Editor’s note: This letter is being reprinted due to several errors during its original run in our Feb. 3 issue. We apologize for any inconvenience this has caused.
To the Editor:
As a 1953-55 alumnus of International House (I-House), I am shocked and grieved at the recent peremptory announcement of the University of Chicago administration that it will soon be shutting down its residential facilities for graduate and international students, as well as visitors, which have graced and enhanced the university and our community since I-House was founded in 1932 with a gift from John D. Rockefeller. This action, if carried out, will seriously violate the intent and purpose of the gift, and also do considerable harm to the reputation and programs of the university at home and abroad.
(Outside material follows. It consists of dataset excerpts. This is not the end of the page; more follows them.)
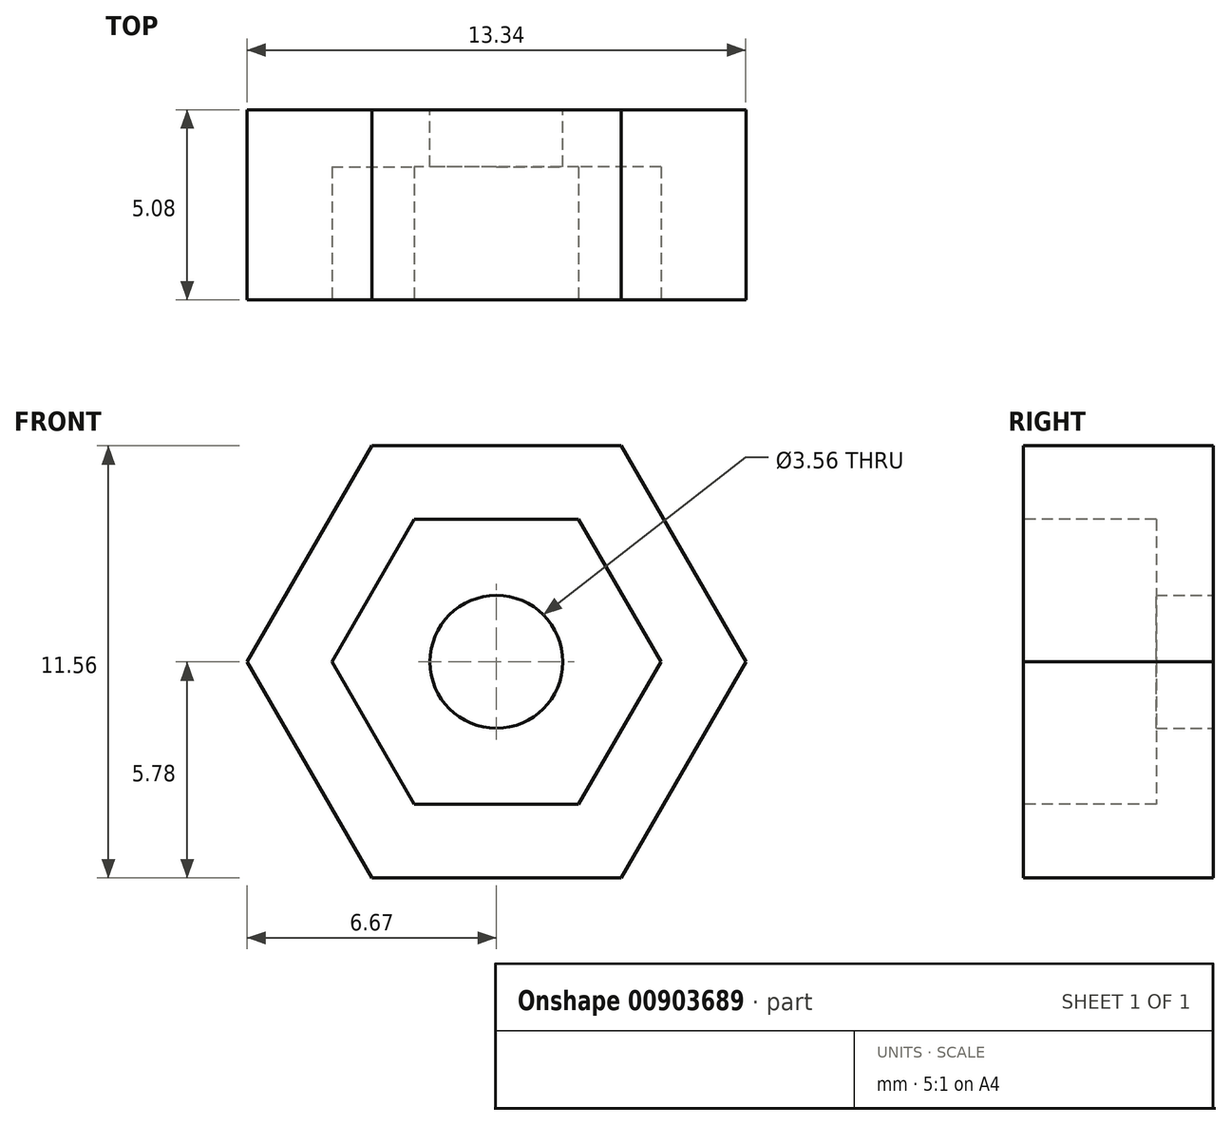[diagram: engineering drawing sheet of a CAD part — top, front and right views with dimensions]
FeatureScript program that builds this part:
annotation { "Feature Type Name" : "Feature", "Feature Type Description" : "" }
export const myFeature = defineFeature(function(context is Context, id is Id, definition is map)
    precondition{}
    {
        {
            var Q0;
            Q0=qCreatedBy(makeId("Front.planeOp"),FACE);
            var sketch = newSketch(context, id + "F0", { "sketchPlane" : qUnion([Q0])});
            skCircle(sketch, "E0.cCircle", {"center": v(0, 0) * mm, "radius": 5.78 * mm, "construction": true});
            skLineSegment(sketch, "E0.0", {"start": v(-3.34, 5.78) * mm, "end": v(3.34, 5.78) * mm});
            skLineSegment(sketch, "E0.1", {"start": v(3.34, 5.78) * mm, "end": v(6.67, 0) * mm});
            skLineSegment(sketch, "E0.2", {"start": v(6.67, 0) * mm, "end": v(3.34, -5.78) * mm});
            skLineSegment(sketch, "E0.3", {"start": v(3.34, -5.78) * mm, "end": v(-3.34, -5.78) * mm});
            skLineSegment(sketch, "E0.4", {"start": v(-3.34, -5.78) * mm, "end": v(-6.67, 0) * mm});
            skLineSegment(sketch, "E0.5", {"start": v(-6.67, 0) * mm, "end": v(-3.34, 5.78) * mm});
            skPoint(sketch, "E0.0.midPoint", {"position": v(0, 5.78) * mm});
            skSolve(sketch);
        }
        {
            var Q0;
            Q0 = qSketchRegion(id + "F0", true);
            extrude(context, id + "F1", {"entities" : qUnion([Q0]), "depth" : 5.08 * mm, "offsetDistance" : 25.4 * mm});
        }
        {
            var Q0;
            Q0=makeQuery(id+"F1.opExtrude","CAP_FACE",FACE,{"disambiguationData":[OSD([sQuery(id+"F0.wireOp",EDGE,"E0.0"),sQuery(id+"F0.wireOp",EDGE,"E0.1"),sQuery(id+"F0.wireOp",EDGE,"E0.2"),sQuery(id+"F0.wireOp",EDGE,"E0.3"),sQuery(id+"F0.wireOp",EDGE,"E0.4"),sQuery(id+"F0.wireOp",EDGE,"E0.5")])],"isStart":false});
            var sketch = newSketch(context, id + "F2", { "sketchPlane" : qUnion([Q0])});
            skCircle(sketch, "E1.cCircle", {"center": v(0, 0) * mm, "radius": 3.8 * mm, "construction": true});
            skLineSegment(sketch, "E1.0", {"start": v(2.2, -3.81) * mm, "end": v(-2.2, -3.81) * mm});
            skLineSegment(sketch, "E1.1", {"start": v(-2.2, -3.81) * mm, "end": v(-4.4, 0) * mm});
            skLineSegment(sketch, "E1.2", {"start": v(-4.4, 0) * mm, "end": v(-2.2, 3.8) * mm});
            skLineSegment(sketch, "E1.3", {"start": v(-2.2, 3.8) * mm, "end": v(2.2, 3.81) * mm});
            skLineSegment(sketch, "E1.4", {"start": v(2.2, 3.81) * mm, "end": v(4.4, 0) * mm});
            skLineSegment(sketch, "E1.5", {"start": v(4.4, 0) * mm, "end": v(2.2, -3.81) * mm});
            skPoint(sketch, "E1.0.midPoint", {"position": v(0, -3.8) * mm});
            skSolve(sketch);
        }
        {
            var Q0;
            Q0 = qSketchRegion(id + "F2", true);
            extrude(context, id + "F3", {"entities" : qUnion([Q0]), "operationType" : NewBodyOperationType.REMOVE, "oppositeDirection" : true, "depth" : 3.56 * mm, "offsetDistance" : 25.4 * mm});
        }
        {
            var Q0;
            Q0=makeQuery(id+"F1.opExtrude","CAP_FACE",FACE,{"disambiguationData":[OSD([sQuery(id+"F0.wireOp",EDGE,"E0.0"),sQuery(id+"F0.wireOp",EDGE,"E0.1"),sQuery(id+"F0.wireOp",EDGE,"E0.2"),sQuery(id+"F0.wireOp",EDGE,"E0.3"),sQuery(id+"F0.wireOp",EDGE,"E0.4"),sQuery(id+"F0.wireOp",EDGE,"E0.5")])],"isStart":true});
            var sketch = newSketch(context, id + "F4", { "sketchPlane" : qUnion([Q0])});
            skCircle(sketch, "E2", {"center": v(0, 0) * mm, "radius": 1.78 * mm});
            skSolve(sketch);
        }
        {
            var Q0;
            Q0 = qSketchRegion(id + "F4", true);
            extrude(context, id + "F5", {"entities" : qUnion([Q0]), "operationType" : NewBodyOperationType.REMOVE, "endBound" : BoundingType.THROUGH_ALL, "oppositeDirection" : true, "depth" : 25.4 * mm, "offsetDistance" : 25.4 * mm});
        }
    });
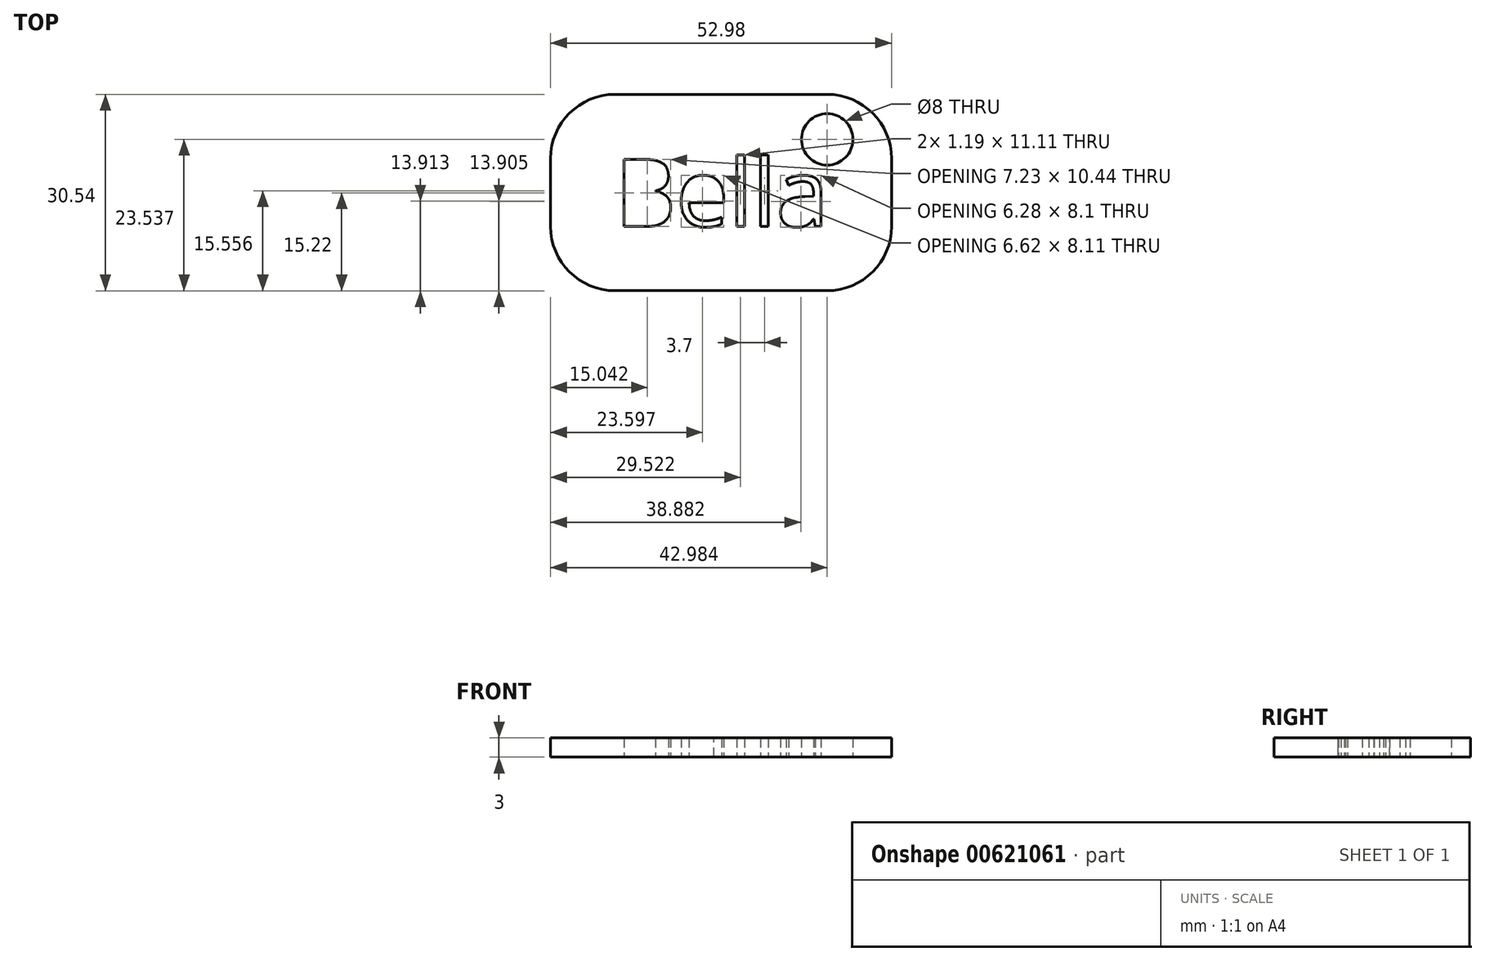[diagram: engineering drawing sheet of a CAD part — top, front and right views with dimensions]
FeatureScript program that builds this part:
annotation { "Feature Type Name" : "Feature", "Feature Type Description" : "" }
export const myFeature = defineFeature(function(context is Context, id is Id, definition is map)
    precondition{}
    {
        {
            var Q0;
            Q0=qCreatedBy(makeId("Top.planeOp"),FACE);
            var sketch = newSketch(context, id + "F0", { "sketchPlane" : qUnion([Q0])});
            skLineSegment(sketch, "E0.bottom", {"start": v(16.5, 15.27) * mm, "end": v(-16.5, 15.27) * mm});
            skLineSegment(sketch, "E0.top", {"start": v(16.5, -15.27) * mm, "end": v(-16.5, -15.27) * mm});
            skLineSegment(sketch, "E0.left", {"start": v(26.5, 5.27) * mm, "end": v(26.5, -5.27) * mm});
            skLineSegment(sketch, "E0.right", {"start": v(-26.5, 5.27) * mm, "end": v(-26.5, -5.27) * mm});
            skPoint(sketch, "E0.middle", {"position": v(0, 0) * mm});
            skPoint(sketch, "E1.visualSharp", {"position": v(26.5, 15.27) * mm});
            skArc(sketch, "E1.filletArc", {"start": v(26.5, 5.27) * mm, "mid": v(23.57, 12.34) * mm, "end": v(16.5, 15.27) * mm});
            skPoint(sketch, "E2.visualSharp", {"position": v(26.5, -15.27) * mm});
            skArc(sketch, "E2.filletArc", {"start": v(16.5, -15.27) * mm, "mid": v(23.57, -12.34) * mm, "end": v(26.5, -5.27) * mm});
            skPoint(sketch, "E3.visualSharp", {"position": v(-26.5, -15.27) * mm});
            skArc(sketch, "E3.filletArc", {"start": v(-26.5, -5.27) * mm, "mid": v(-23.57, -12.34) * mm, "end": v(-16.5, -15.27) * mm});
            skPoint(sketch, "E4.visualSharp", {"position": v(-26.5, 15.27) * mm});
            skArc(sketch, "E4.filletArc", {"start": v(-16.5, 15.27) * mm, "mid": v(-23.57, 12.34) * mm, "end": v(-26.5, 5.27) * mm});
            skText(sketch, "E5", { "text": "Bella\n", "fontName": "OpenSans-Regular.ttf"});
            skCircle(sketch, "E6", {"center": v(16.5, 8.27) * mm, "radius": 4 * mm});
            const initialGuessF0  = {"E5": [-0.0165, -0.00527, 1, 0, 0.01053]};
            skSetInitialGuess(sketch, initialGuessF0);
            skSolve(sketch);
        }
        {
            var Q0;
            Q0=makeQuery(id+"F0.imprint","IMPRINT",FACE,{"disambiguationData":[TD([[makeQuery(id+"F0.imprint","IMPRINT",EDGE,{"derivedFrom":sQuery(id+"F0.wireOp",EDGE,"E0.bottom")}),1.0]])]});
            extrude(context, id + "F1", {"entities" : qUnion([Q0]), "depth" : 3 * mm, "offsetDistance" : 25 * mm});
        }
    });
Already, the current I-House residents are being told that they will have to get out and go elsewhere.
The university administration has acted irrationally by already closing its various hotel and small residential properties as residential facilities, well before its big, new 55th Street dormitory is completed. The university now has threatened a unique facility, treating it like a convenient piece of real estate to fill with undergrads. We who are long-time donors to both the university and I-House feel that we have been deceived, and wonder why anyone would want to donate to an institution that diverts specific gifts to diversionary purposes.
Actions such as this suggest that our revered alma mater is more and more operated like a big business. The community and programs created at I-House are needed to support the international research faculty, students, and explorations the university presumably stands for. Not that many years ago, the university, under a different president, proposed closing I-House for other purposes. Chicago and international alumni rose up to protest and saved this unique resource. What is happening now is a betrayal. We must rise up in protest and action to prevent the mission of I-House from being changed and undermined.